Five more runners who could light up Champions Day
Long Distance Cup
Already a Group 1 winner after he toppled Big Orange at Goodwood, Stradivarius is an up-and-coming contender in the staying division and his ascent has hardly been stopped by defeat last time, given he was beaten just half a length in the St Leger.
Neither the trip nor track hold any fears for the John Gosden-trained three-year-old, who won the Queen's Vase at Royal Ascot, and while Big Orange and Order Of St George have the track record, he remains the one with the most scope to improve.
Filles And Mares Stakes
Last in this race 12 months ago on what would be her final run for David Simcock, Bateel has developed into a true Group 1 mare this season for Chantilly trainer Francis-Henri Graffard. In her last three starts she has rattled off the progressive racehorse's equivalent of the perfect hat-trick: Group 3, Group 2 and finally the Group 1 Prix Vermeille.

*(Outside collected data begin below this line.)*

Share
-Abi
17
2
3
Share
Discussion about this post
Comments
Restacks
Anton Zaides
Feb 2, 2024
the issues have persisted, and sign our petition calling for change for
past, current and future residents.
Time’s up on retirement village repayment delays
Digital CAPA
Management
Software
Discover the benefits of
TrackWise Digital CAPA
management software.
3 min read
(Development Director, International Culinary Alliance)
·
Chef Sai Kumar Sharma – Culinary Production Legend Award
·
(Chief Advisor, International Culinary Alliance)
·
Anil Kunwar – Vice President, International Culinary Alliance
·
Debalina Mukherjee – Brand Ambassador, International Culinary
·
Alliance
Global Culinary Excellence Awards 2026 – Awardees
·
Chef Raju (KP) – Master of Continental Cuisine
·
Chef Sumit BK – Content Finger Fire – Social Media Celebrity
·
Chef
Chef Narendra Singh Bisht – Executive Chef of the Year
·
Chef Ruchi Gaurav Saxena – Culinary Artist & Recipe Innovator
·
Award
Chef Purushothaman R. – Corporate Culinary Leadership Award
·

At Chantilly, Bateel beat Journey and several others who could reoppose at Ascot. If she can confirm the form, it would be an affirming victory for the five-year-old and an irresistible statement from her emerging trainer, known mostly for his exploits with Erupt.
Queen Elizabeth II Stakes
The undoubted champion older miler has been nursing something of a bruised reputation since his defeat at Goodwood, but these are conditions under which he is comfortable and he is well placed to put right his defeat by Minding in this race 12 months ago.

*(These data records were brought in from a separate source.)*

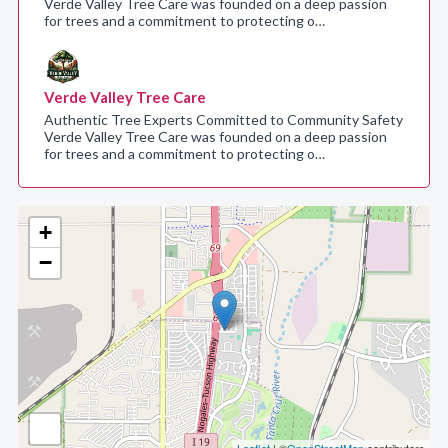
Verde Valley Tree Care was founded on a deep passion
for trees and a commitment to protecting o…
Verde Valley Tree Care
Authentic Tree Experts Committed to Community Safety
Verde Valley Tree Care was founded on a deep passion
for trees and a commitment to protecting o…
+
−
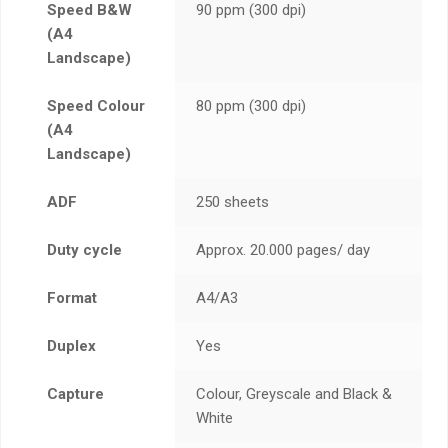
Speed B&W
90 ppm (300 dpi)
(A4
Landscape)
Speed Colour
80 ppm (300 dpi)
(A4
Landscape)
ADF
250 sheets
Duty cycle
Approx. 20.000 pages/ day
Format
A4/A3
Duplex
Yes
Capture
Colour, Greyscale and Black &
White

Though the ground probably had a hand in the Goodwood debacle, Ribchester handles anything the right side of desperate, so Ascot in autumn should be a perfect platform for him to deliver a valedictory success.
Beat The Bank
Queen Elizabeth II Stakes
Any complaint levelled at Ribchester tends to begin with him confirming form all the time, rather than proving himself afresh. Which is unfair on the horse and his connections, who cannot magic up new opponents.
Beat The Bank arrives as a new foe, from the same source that brought Here Comes When to Goodwood. Beat The Bank could go one better than Bateel should he win, as he has gone from Listed races to the top level in three emphatic starts, running out a five-length winner of the Group 2 Joel Stakes last time. He, too, has shown himself adept on softer ground so should have no excuses.

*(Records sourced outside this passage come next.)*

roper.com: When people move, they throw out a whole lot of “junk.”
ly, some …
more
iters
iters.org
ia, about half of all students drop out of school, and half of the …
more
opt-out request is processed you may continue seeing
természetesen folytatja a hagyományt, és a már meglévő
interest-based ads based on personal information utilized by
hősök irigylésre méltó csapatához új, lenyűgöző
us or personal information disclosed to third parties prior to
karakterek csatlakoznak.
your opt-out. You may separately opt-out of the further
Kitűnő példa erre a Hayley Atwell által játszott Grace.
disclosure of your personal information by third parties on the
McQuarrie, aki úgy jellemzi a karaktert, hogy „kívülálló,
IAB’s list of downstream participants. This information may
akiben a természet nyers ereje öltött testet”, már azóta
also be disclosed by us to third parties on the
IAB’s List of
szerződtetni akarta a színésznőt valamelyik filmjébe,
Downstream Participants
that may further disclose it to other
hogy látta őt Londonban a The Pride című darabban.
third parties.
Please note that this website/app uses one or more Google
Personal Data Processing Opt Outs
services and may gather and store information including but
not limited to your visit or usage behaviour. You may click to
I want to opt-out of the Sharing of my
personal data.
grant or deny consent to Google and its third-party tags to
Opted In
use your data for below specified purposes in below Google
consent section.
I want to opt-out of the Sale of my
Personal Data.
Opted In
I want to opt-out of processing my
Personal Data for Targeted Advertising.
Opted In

It is October and we still have not seen the best of Barney Roy. Excuses can be made for each of his runs, and even his wins have offered promise of more still.
Explosive at his best, which was amply demonstrated when he overcame a poor position to win the St James's Palace at Royal Ascot, Barney Roy is the sort of horse who will seize any opportunity should the Champion Stakes turn muddling. Maybe then we will finally know his true worth.